Watson’s tenure with the city lasted six years. But, he didn’t stay away for long. In April 1987, Einsweiler asked him to work in Galena again, this time for a badly divided Galena Historical Society. Watson took over the reins with a new board and by the end of the year had nearly wiped out the museum’s $30,000 indebtedness. He also fondly recalls his “best achievement” during the 18 years he spent with the museum: writing a grant and working with city hall to move the blacksmith shop to its current location and then operate the facility as part of the museum’s programming.

“That worked out well and is now self-supporting. It’s a great visitor attraction,” he said.

Since then, Watson has taught part-time at Highland Community College and speaks to the Jo Daviess County Leadership Forum participants.

Through the years, Watson has worked with many organizations and activities including The Galena Foundation, city, Turner Hall. He helped with the interpretive signs on the levee, restoration of the cannons at Grant Park as well as attending numerous meeting about parking and wayfinding.
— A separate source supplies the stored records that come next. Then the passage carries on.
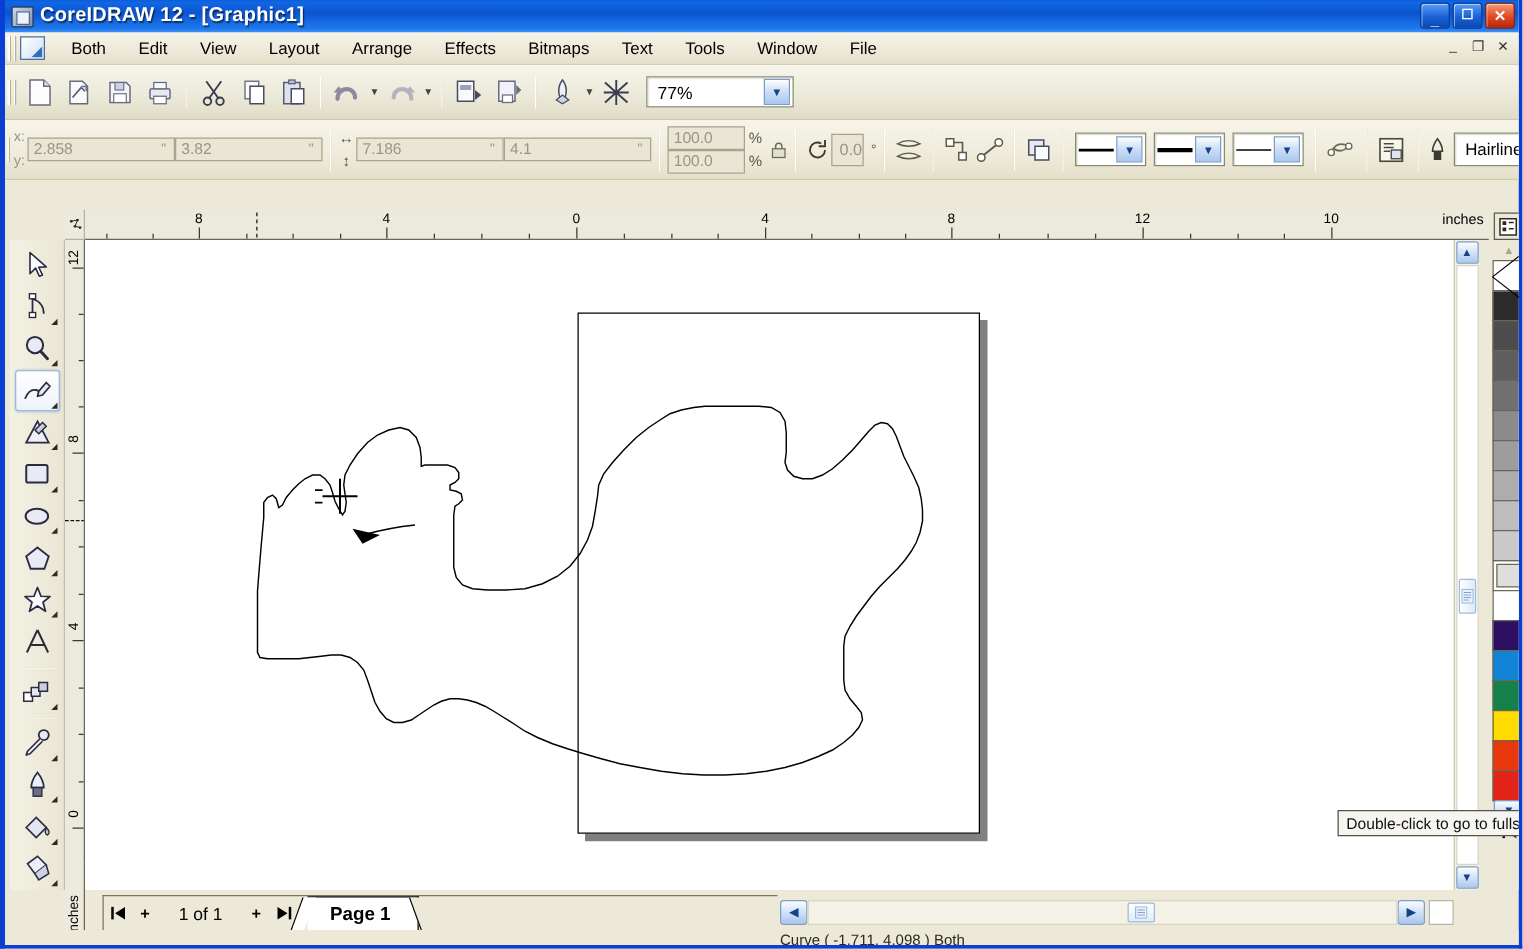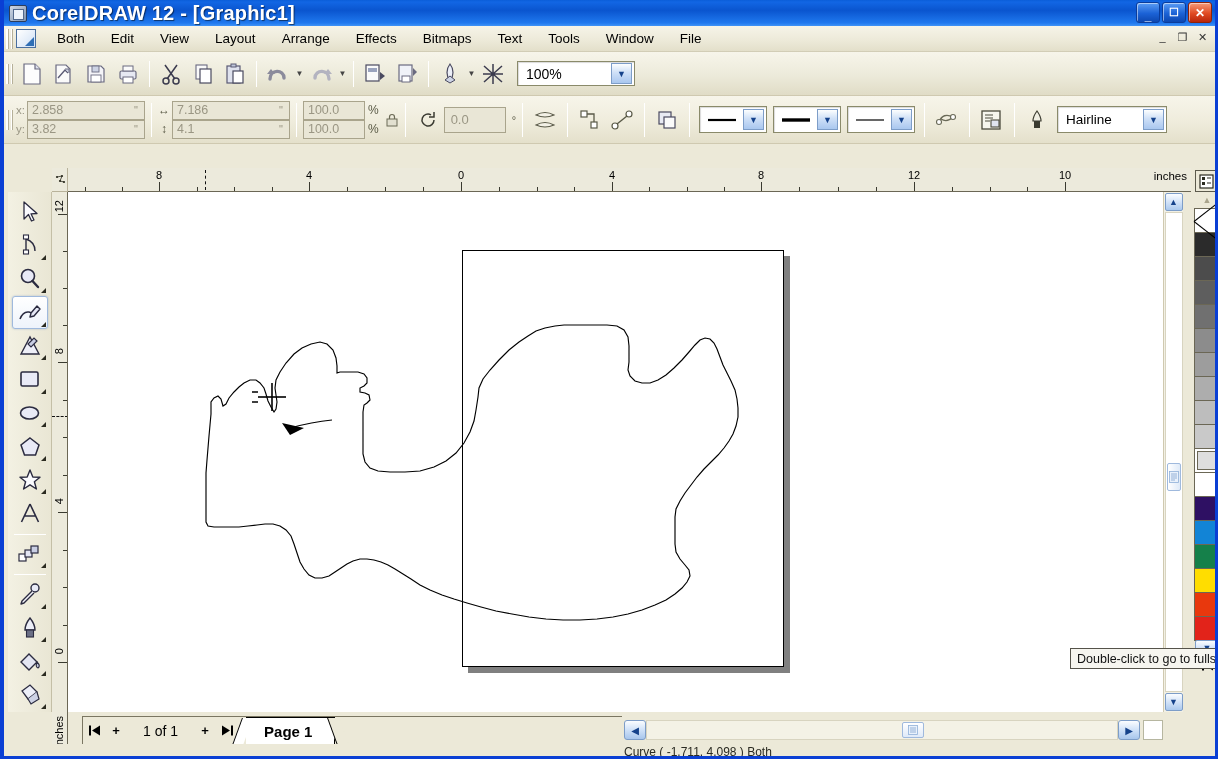--- a/index.html
+++ b/index.html
@@ -37,7 +37,7 @@
     background:#eef3fb; border:1px solid #51688c;
   }
   #title-text {
-    color: #ffffff; font-size: 20px; font-weight: bold;
+    color: #ffffff; font-size: 16px; font-weight: bold;
     text-shadow: 1px 1px 1px rgba(0,0,0,0.55);
     letter-spacing: 0.2px; white-space: nowrap;
   }

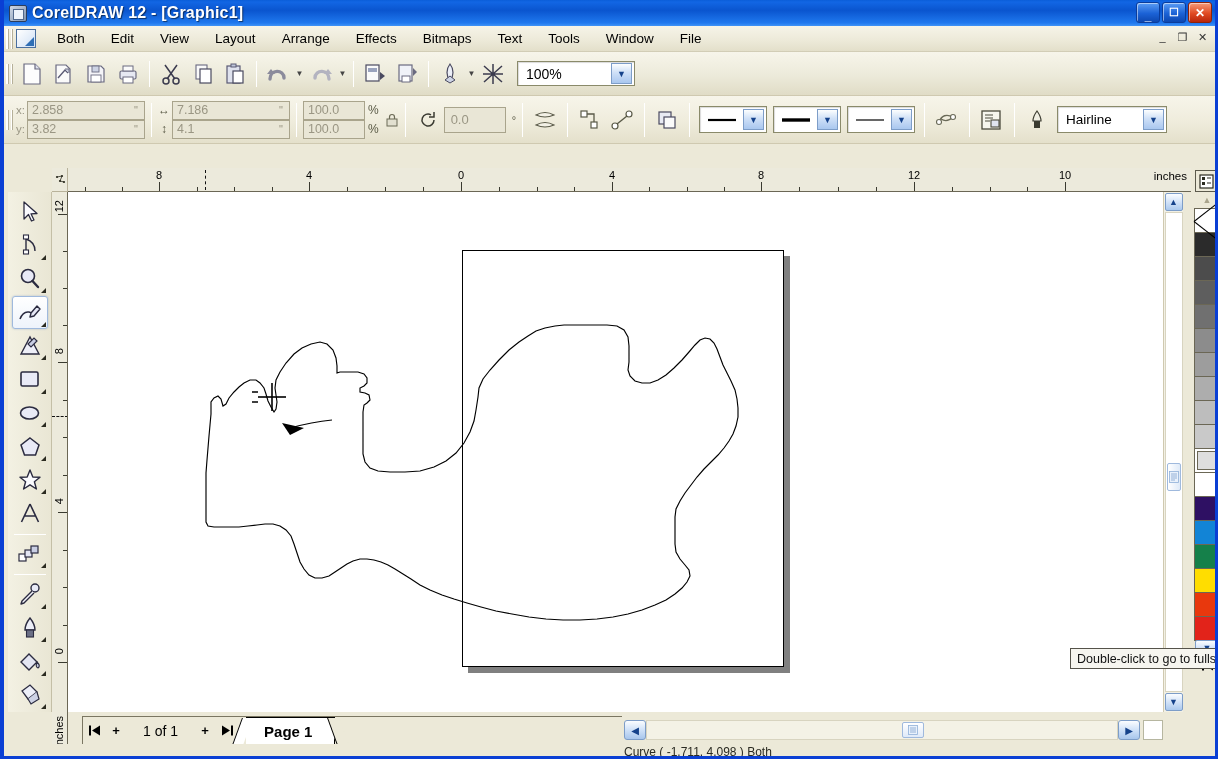--- a/index.html
+++ b/index.html
@@ -469,7 +469,7 @@
       </svg>
     </div>
     <div id="zoom-combo">
-      <div class="zv">100%</div>
+      <div class="zv">77%</div>
       <div class="combo-arrow">▼</div>
     </div>
   </div>

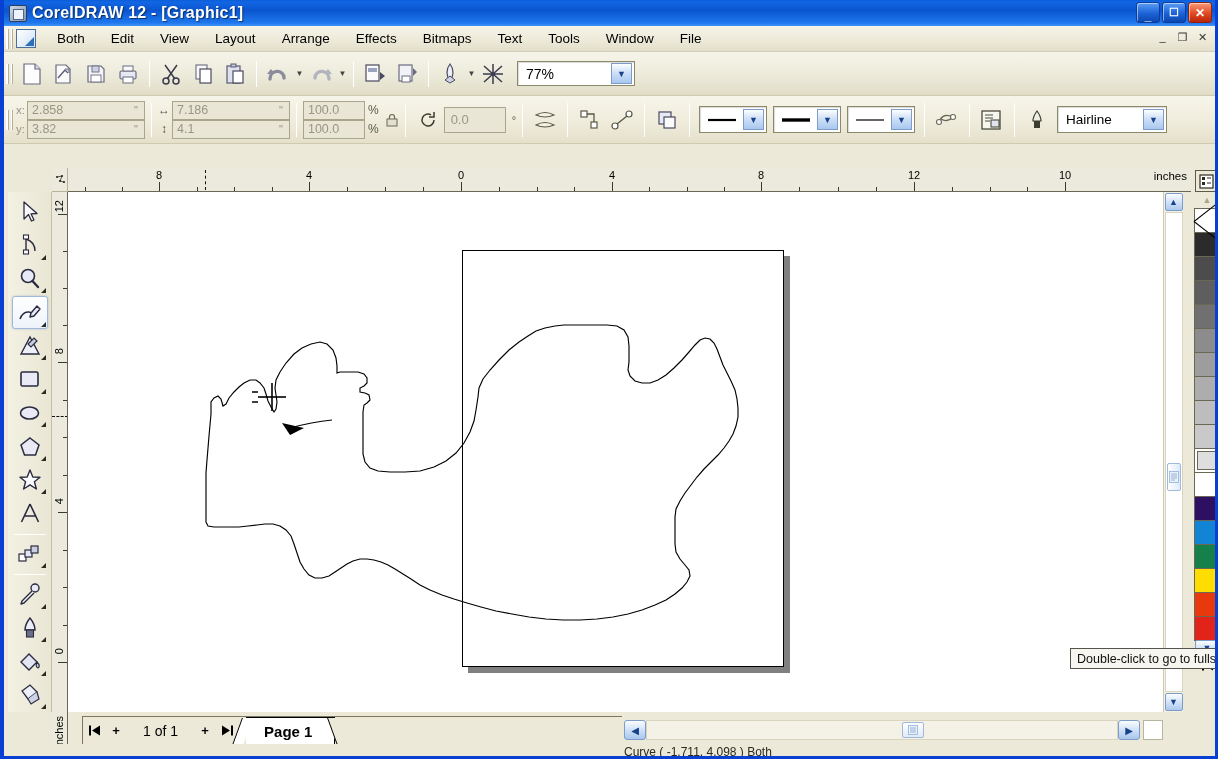--- a/index.html
+++ b/index.html
@@ -116,7 +116,7 @@
   .xy-group{display:flex;align-items:center;}
   .xy-labels{display:flex;flex-direction:column;font-size:11.5px;color:#9a9684;margin-right:2px;}
   .xy-labels span{height:19px;line-height:19px;}
-  .xy-fields{display:flex;flex-direction:column;}
+  .xy-fields{display:flex;flex-direction:row;}
   .pfield{
     width:118px;height:19px;background:#e9e6d6;border:1px solid #a9a48c;
     font-size:12.5px;color:#9a9684;padding-left:4px;line-height:17px;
Charlie Marsden, Foundation president, notes that Watson is a very deserving recipient of the award. He noted, “Daryl is one of those gems of our community. A humble person who has excelled at whatever he set out to do. When asked to lead Galena through some difficult times, when preservation was virtually impossible, but so important, he rose to the occasion, leaving his mark on Galena forever.

“And he is still excelling. His recent work on the Historic Structures Report for Turner Hall is the best there is. And knowing Daryl, he will be making his contributions, whenever asked, for many years to come. It is so fitting that Daryl receives the award named after his good friend Frank Einsweiler.

Tuesday, March 22, 2016

Positive review for Galena Foundation book

Courtesy of Galena Gazette

GALENA–The recently published book “Galena, Illinois A Timeless Treasure” from The Galena Foundation has been cited as highly recommended by the Midwest Book Review ( in its March 2016 issue.
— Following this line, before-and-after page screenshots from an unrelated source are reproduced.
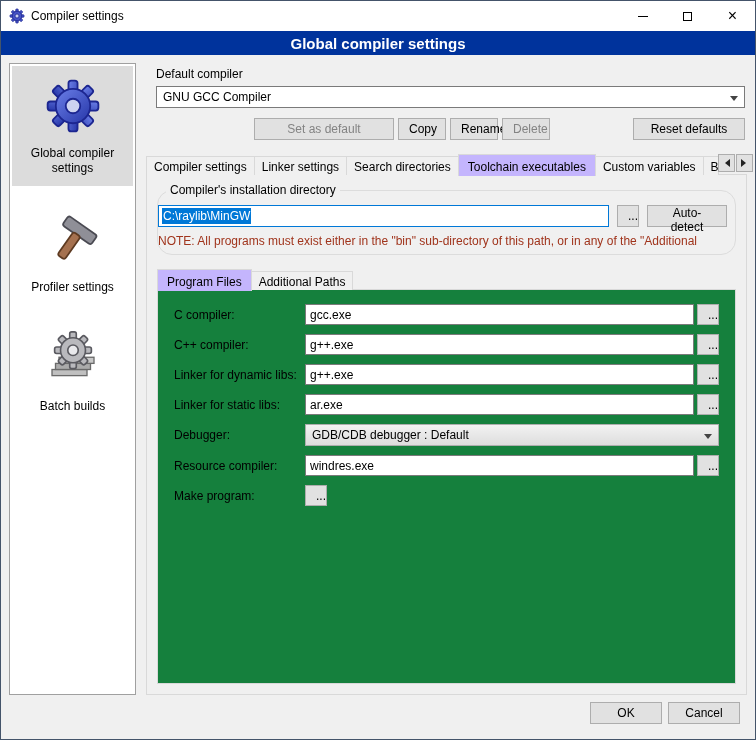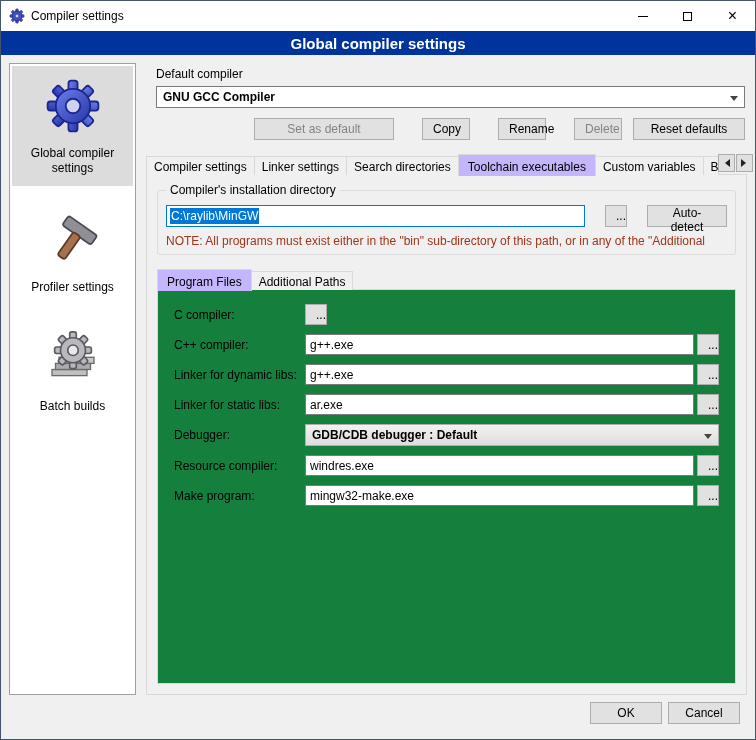--- a/index.html
+++ b/index.html
@@ -45,7 +45,7 @@
   .top{padding:2px 2px 0 10px;}
   .field-label{display:block;margin:2px 0 5px 0;}
   .combo{height:22px;background:#ffffff;border:1px solid #7a7a7a;display:flex;align-items:center;
-    padding:0 6px;position:relative;cursor:default;font-weight:bold;}
+    padding:0 6px;position:relative;cursor:default;}
   .combo .caret{margin-left:auto;width:0;height:0;border:4px solid transparent;border-top:5px solid #444;position:relative;top:3px;}
   .combo.gray{background:linear-gradient(#f2f2f2,#dddddd);border-color:#adadad;}
   .btnrow{display:flex;gap:4px;margin-top:10px;}

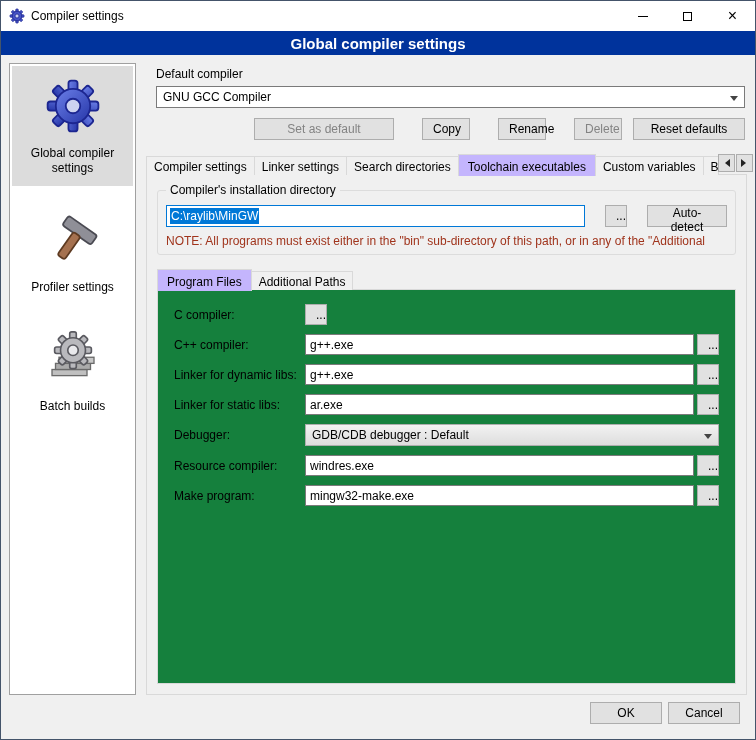--- a/index.html
+++ b/index.html
@@ -53,7 +53,7 @@
     font-family:inherit;padding:0 10px;cursor:default;}
   button.btn[disabled]{color:#838383;}
   .btn-set{width:140px;margin-left:98px;}
-  .btn-copy,.btn-rename,.btn-delete{width:48px;margin-left:24px;}
+  .btn-copy,.btn-rename,.btn-delete{width:48px;}
   .btn-reset{margin-left:auto;width:112px;}
   
   .tabs{display:flex;align-items:flex-end;margin-top:14px;position:relative;z-index:2;}

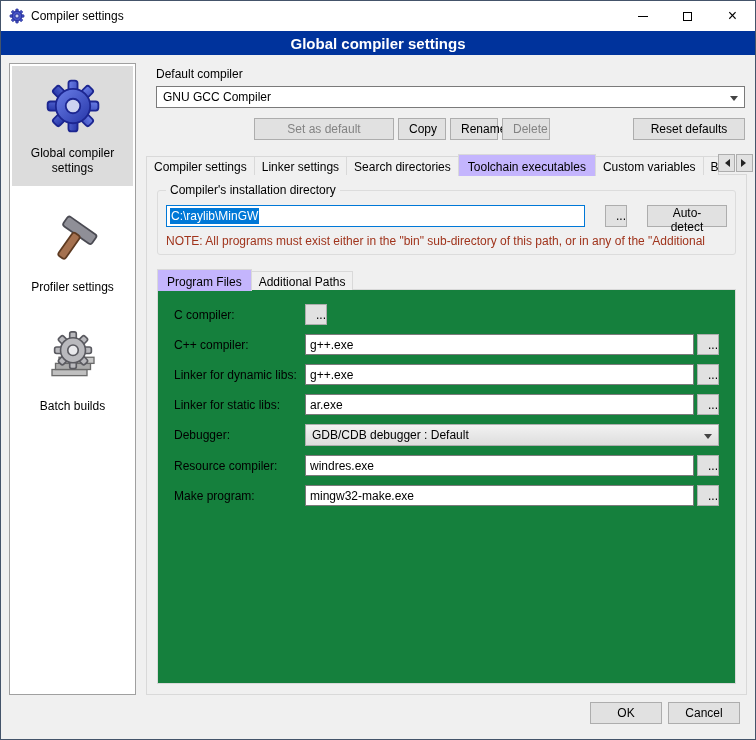--- a/index.html
+++ b/index.html
@@ -69,8 +69,8 @@
   
   .panel{flex:1;border:1px solid #d9d9d9;background:#f0f0f0;margin-top:-1px;
     display:flex;flex-direction:column;min-height:0;padding:10px;}
-  .groupbox{border:1px solid #dcdcdc;border-radius:3px;position:relative;
-    padding:14px 8px 6px 8px;margin-top:5px;}
+  .groupbox{border:1px solid #dcdcdc;border-radius:15px;position:relative;
+    padding:14px 8px 6px 0;margin-top:5px;}
   .groupbox .legend{position:absolute;top:-8px;left:8px;background:#f0f0f0;padding:0 4px;}
   .dirrow{display:flex;gap:20px;align-items:center;}
   .txtbox{flex:1;height:22px;background:#ffffff;border:1px solid #7a7a7a;display:flex;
James A. Cox, the magazine’s editor-in-chief, writes that the book is “a must have for any Galena enthusiast. . .a model of regional history and highly recommended. . .would well serve as a template for similar histories of other American communities.”
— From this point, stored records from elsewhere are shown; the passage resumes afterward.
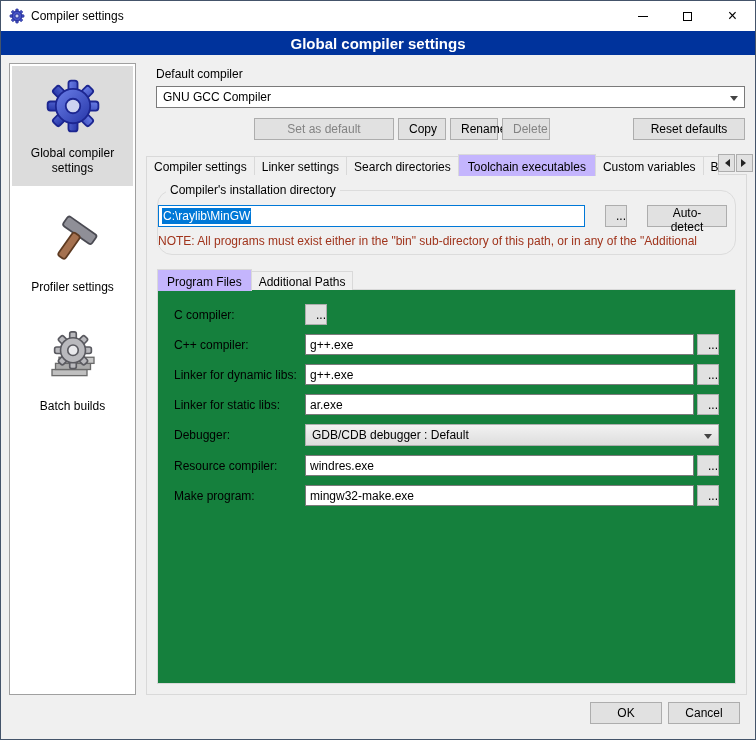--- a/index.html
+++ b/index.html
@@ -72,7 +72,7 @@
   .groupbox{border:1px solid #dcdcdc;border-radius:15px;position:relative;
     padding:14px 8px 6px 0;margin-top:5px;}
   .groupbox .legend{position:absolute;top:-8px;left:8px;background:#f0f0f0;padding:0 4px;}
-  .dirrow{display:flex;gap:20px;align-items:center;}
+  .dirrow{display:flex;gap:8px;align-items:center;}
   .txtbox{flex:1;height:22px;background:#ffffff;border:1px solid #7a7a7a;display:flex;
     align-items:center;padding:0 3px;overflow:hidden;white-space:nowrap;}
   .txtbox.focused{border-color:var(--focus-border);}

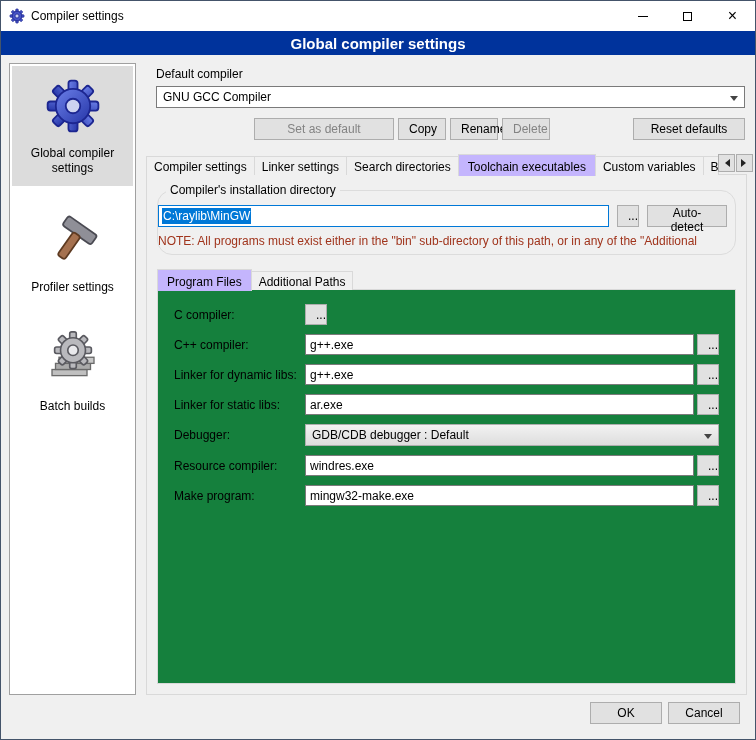--- a/index.html
+++ b/index.html
@@ -243,6 +243,7 @@
         <div class="subpanel">
           <div class="frow">
             <span class="flabel">C compiler:</span>
+            <input class="txt" value="gcc.exe" style="">
             <button class="btn browse-btn">...</button>
           </div>
           <div class="frow">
Written by Philip A. Aleo, historian and author, the book is filled with archival photographs from the Alfred Mueller Historical Collection, recounts of personal stories and newspaper articles dating back to the 1820s and then and now photos of commercial and public buildings, residences, and churches.

The book is available now and may be purchased at many locations throughout Galena including Book World, Tammy’s Piggly Wiggly, La Vie en Rose, Galena & U.S. Grant Museum and Gateway to History Museum Store, U.S. Grant Home State Historic Site, Ink & Stamp with Sue, Galena Cellars Tasting Room, Galena Welcome Center at the Old Market Place, Amelia’s Galena Ghost Tours, Galena Gazette, Whispering Willow Gift Shop at Midwest Medical Center, the Apple River Fort in Elizabeth, the River Lights Bookstore and the National Mississippi River Museum in Dubuque.

Founded in 1982, The Galena Foundation is a non-profit organization of volunteers that funds the preservation and restoration of historic Galena buildings and cultural institutions. Recent foundation projects have included work at the Galena Train Depot, the Old Market House, and Turner Hall, with plans for work to begin in Grant Park this coming year.